— TASK 1 —
Copy the plant sheet rows word for word, starting at the line containing "collection date as typed: Aug 1916" and ending after the line containing "scientific name: Colubrina arborescens".

— TEXT PASSAGE —
+ + +

The following publication elaborates on the history, design and implementation of this image collection:

Grubinger, M., Clough, P., Müller, H. and Deselaers, T. (2006), The IAPR TC-12 Benchmark: A New Evaluation Resource for Visual Information Systems, In Proceedings of International Workshop OntoImage’2006 Language Resources for Content-Based Image Retrieval, held in conjuction with LREC'06, pages 13-23, Genoa, Italy, 22 May 2006 (pdf).

Further information about the image collection and links to related publications can be found here.

Based on the feedback from participants of previous evaluation tasks, the following will be provided for ImageCLEFphoto 2007:
  • Annotation Language: four sets of annotations in (1) English, (2) German, (3) Spanish and (4) one set whereby the annotation language was randomly selected for each of the images.
  • Caption Fields: only the fields for the title, location, date and additional notes are provided.
  • Annotation Completeness: each image contains the same level of annotation completeness - there are no images without annotations.
Evaluation Objective

Providing only a subset of the annotations creates a new challenge for 2007: the evaluation of multilingual visual information retrieval from a generic collection of lightly annotated photographs. This allows for the investigation of the following research questions:

  • are traditional text retrieval methods still applicable for such short captions?
  • how significant is the choice of the retrieval language?

+ + +

[Stored records]
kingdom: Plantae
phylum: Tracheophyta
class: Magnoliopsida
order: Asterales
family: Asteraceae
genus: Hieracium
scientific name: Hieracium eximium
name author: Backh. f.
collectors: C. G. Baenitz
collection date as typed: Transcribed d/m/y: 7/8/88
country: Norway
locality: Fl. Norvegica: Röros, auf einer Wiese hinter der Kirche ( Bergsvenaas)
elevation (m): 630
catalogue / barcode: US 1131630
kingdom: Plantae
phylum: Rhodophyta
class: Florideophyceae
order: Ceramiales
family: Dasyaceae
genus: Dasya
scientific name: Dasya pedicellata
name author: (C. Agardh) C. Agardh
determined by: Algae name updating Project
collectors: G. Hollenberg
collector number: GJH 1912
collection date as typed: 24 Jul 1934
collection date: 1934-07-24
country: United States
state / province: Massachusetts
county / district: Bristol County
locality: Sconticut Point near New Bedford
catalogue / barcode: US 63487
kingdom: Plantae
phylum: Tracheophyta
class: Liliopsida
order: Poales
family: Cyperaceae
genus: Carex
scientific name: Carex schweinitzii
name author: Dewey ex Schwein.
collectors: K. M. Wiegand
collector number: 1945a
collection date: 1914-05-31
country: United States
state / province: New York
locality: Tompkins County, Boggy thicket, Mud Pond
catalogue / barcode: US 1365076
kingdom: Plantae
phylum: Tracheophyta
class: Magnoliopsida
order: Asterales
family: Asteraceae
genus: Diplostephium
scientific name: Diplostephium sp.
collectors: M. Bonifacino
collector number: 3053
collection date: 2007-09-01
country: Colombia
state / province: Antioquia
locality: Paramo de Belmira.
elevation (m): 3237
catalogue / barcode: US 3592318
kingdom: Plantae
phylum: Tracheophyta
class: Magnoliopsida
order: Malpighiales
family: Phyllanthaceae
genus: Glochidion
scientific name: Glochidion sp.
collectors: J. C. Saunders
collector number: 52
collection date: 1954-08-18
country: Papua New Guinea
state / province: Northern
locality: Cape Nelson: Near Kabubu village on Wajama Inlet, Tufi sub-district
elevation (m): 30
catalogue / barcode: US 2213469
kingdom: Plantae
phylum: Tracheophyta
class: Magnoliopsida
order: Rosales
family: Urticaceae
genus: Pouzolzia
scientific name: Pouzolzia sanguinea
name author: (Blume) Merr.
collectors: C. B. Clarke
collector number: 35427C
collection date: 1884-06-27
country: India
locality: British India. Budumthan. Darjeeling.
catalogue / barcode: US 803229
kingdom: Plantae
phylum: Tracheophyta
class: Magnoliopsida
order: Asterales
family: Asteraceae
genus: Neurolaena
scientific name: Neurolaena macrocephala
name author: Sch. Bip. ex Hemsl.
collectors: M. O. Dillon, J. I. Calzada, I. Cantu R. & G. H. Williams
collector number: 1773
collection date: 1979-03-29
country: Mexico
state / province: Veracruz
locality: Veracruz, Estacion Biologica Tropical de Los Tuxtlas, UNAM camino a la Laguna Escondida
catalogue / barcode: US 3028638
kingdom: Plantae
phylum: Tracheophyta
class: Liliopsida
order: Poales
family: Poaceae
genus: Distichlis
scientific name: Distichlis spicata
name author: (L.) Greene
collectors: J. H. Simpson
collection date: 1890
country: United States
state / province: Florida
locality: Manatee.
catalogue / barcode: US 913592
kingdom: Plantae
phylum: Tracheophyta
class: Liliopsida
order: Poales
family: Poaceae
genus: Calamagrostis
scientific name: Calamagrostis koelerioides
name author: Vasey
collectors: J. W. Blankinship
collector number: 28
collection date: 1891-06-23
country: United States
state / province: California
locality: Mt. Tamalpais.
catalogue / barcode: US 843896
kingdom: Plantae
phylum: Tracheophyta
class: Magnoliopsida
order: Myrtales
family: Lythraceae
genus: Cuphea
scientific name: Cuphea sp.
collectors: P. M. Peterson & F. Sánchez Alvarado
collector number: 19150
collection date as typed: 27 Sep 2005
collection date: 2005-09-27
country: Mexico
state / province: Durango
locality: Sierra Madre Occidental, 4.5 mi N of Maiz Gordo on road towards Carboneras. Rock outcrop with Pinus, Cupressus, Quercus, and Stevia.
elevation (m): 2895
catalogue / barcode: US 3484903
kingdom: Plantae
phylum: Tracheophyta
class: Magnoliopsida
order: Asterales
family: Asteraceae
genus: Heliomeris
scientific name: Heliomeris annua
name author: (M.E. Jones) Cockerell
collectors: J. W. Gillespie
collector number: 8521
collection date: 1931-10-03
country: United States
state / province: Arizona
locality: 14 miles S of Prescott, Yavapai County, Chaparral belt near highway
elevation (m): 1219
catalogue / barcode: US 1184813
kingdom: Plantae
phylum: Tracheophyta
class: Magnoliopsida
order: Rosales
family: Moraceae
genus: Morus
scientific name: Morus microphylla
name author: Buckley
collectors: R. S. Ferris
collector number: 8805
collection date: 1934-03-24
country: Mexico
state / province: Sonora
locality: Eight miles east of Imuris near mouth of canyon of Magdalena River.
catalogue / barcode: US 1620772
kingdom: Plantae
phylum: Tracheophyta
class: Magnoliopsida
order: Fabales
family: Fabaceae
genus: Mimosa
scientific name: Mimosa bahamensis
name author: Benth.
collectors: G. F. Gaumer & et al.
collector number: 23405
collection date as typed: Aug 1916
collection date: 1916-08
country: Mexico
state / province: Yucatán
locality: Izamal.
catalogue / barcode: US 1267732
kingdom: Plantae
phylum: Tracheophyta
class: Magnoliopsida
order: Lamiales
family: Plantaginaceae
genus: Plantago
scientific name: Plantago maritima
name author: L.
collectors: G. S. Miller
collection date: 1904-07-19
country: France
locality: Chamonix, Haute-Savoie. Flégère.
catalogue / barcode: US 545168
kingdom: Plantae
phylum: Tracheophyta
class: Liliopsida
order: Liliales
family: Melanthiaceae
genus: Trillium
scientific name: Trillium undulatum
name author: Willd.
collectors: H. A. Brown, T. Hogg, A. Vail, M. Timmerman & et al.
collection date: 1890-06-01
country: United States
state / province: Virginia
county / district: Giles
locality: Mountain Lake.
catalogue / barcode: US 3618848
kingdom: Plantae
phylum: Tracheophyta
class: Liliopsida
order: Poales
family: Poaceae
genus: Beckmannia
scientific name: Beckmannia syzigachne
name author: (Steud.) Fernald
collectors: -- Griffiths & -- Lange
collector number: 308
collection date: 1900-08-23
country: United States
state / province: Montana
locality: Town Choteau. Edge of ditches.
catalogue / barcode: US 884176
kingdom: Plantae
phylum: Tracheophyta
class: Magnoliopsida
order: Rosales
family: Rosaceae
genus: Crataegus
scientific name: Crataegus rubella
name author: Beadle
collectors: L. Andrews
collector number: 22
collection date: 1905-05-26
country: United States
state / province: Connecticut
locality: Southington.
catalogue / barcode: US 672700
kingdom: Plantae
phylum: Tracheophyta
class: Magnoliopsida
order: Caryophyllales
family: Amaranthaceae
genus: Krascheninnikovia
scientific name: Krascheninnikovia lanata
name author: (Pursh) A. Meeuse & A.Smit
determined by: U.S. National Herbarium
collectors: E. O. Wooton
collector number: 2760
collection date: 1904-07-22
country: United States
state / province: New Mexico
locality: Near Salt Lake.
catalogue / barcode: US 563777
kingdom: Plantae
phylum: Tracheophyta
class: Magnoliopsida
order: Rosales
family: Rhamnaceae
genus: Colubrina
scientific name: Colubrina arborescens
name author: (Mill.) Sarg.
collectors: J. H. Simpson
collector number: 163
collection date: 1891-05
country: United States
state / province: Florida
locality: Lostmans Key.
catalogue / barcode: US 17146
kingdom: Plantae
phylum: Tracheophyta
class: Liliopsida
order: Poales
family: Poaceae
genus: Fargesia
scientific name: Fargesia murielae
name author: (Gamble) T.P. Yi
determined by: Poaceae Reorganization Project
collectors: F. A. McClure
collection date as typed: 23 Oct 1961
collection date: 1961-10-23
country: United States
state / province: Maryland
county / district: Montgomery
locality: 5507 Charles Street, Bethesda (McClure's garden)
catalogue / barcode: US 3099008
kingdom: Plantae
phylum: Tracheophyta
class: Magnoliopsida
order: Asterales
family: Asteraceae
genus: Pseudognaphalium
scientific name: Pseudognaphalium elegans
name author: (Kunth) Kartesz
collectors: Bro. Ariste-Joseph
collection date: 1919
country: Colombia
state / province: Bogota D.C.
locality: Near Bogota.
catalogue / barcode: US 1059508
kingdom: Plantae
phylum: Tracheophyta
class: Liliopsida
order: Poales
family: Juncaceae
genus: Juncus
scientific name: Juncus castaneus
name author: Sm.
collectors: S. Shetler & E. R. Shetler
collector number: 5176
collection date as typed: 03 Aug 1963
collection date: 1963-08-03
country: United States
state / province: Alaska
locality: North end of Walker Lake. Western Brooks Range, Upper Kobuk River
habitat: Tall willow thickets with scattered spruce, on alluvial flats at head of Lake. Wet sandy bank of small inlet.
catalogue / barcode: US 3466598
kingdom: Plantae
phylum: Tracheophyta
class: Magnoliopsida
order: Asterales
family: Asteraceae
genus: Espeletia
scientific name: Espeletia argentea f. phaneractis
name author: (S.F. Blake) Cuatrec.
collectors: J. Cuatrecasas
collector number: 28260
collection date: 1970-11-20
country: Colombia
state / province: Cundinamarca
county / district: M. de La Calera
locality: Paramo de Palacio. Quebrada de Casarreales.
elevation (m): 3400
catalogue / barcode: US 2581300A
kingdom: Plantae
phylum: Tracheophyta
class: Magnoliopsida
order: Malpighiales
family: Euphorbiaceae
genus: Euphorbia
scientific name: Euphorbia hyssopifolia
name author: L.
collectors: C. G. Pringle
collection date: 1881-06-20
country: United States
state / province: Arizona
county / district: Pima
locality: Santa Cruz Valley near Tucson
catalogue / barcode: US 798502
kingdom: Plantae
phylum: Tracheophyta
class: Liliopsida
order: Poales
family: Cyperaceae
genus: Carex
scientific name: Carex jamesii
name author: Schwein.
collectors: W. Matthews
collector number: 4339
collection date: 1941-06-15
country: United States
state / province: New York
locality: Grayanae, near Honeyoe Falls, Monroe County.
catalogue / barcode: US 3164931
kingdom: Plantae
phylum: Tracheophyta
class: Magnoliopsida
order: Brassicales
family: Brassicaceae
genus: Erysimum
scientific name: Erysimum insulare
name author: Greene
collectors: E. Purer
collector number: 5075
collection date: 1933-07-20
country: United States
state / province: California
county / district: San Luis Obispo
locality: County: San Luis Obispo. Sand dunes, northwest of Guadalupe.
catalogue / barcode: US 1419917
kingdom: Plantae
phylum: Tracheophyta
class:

+ + +

— TASK 2 —
According to the passage on ImageCLEFphoto 2007, which caption fields are provided?

— WORKED SOLUTION 1 —
collection date as typed: Aug 1916
collection date: 1916-08
country: Mexico
state / province: Yucatán
locality: Izamal.
catalogue / barcode: US 1267732
kingdom: Plantae
phylum: Tracheophyta
class: Magnoliopsida
order: Lamiales
family: Plantaginaceae
genus: Plantago
scientific name: Plantago maritima
name author: L.
collectors: G. S. Miller
collection date: 1904-07-19
country: France
locality: Chamonix, Haute-Savoie. Flégère.
catalogue / barcode: US 545168
kingdom: Plantae
phylum: Tracheophyta
class: Liliopsida
order: Liliales
family: Melanthiaceae
genus: Trillium
scientific name: Trillium undulatum
name author: Willd.
collectors: H. A. Brown, T. Hogg, A. Vail, M. Timmerman & et al.
collection date: 1890-06-01
country: United States
state / province: Virginia
county / district: Giles
locality: Mountain Lake.
catalogue / barcode: US 3618848
kingdom: Plantae
phylum: Tracheophyta
class: Liliopsida
order: Poales
family: Poaceae
genus: Beckmannia
scientific name: Beckmannia syzigachne
name author: (Steud.) Fernald
collectors: -- Griffiths & -- Lange
collector number: 308
collection date: 1900-08-23
country: United States
state / province: Montana
locality: Town Choteau. Edge of ditches.
catalogue / barcode: US 884176
kingdom: Plantae
phylum: Tracheophyta
class: Magnoliopsida
order: Rosales
family: Rosaceae
genus: Crataegus
scientific name: Crataegus rubella
name author: Beadle
collectors: L. Andrews
collector number: 22
collection date: 1905-05-26
country: United States
state / province: Connecticut
locality: Southington.
catalogue / barcode: US 672700
kingdom: Plantae
phylum: Tracheophyta
class: Magnoliopsida
order: Caryophyllales
family: Amaranthaceae
genus: Krascheninnikovia
scientific name: Krascheninnikovia lanata
name author: (Pursh) A. Meeuse & A.Smit
determined by: U.S. National Herbarium
collectors: E. O. Wooton
collector number: 2760
collection date: 1904-07-22
country: United States
state / province: New Mexico
locality: Near Salt Lake.
catalogue / barcode: US 563777
kingdom: Plantae
phylum: Tracheophyta
class: Magnoliopsida
order: Rosales
family: Rhamnaceae
genus: Colubrina
scientific name: Colubrina arborescens

— WORKED SOLUTION 2 —
Only the fields for the title, location, date and additional notes.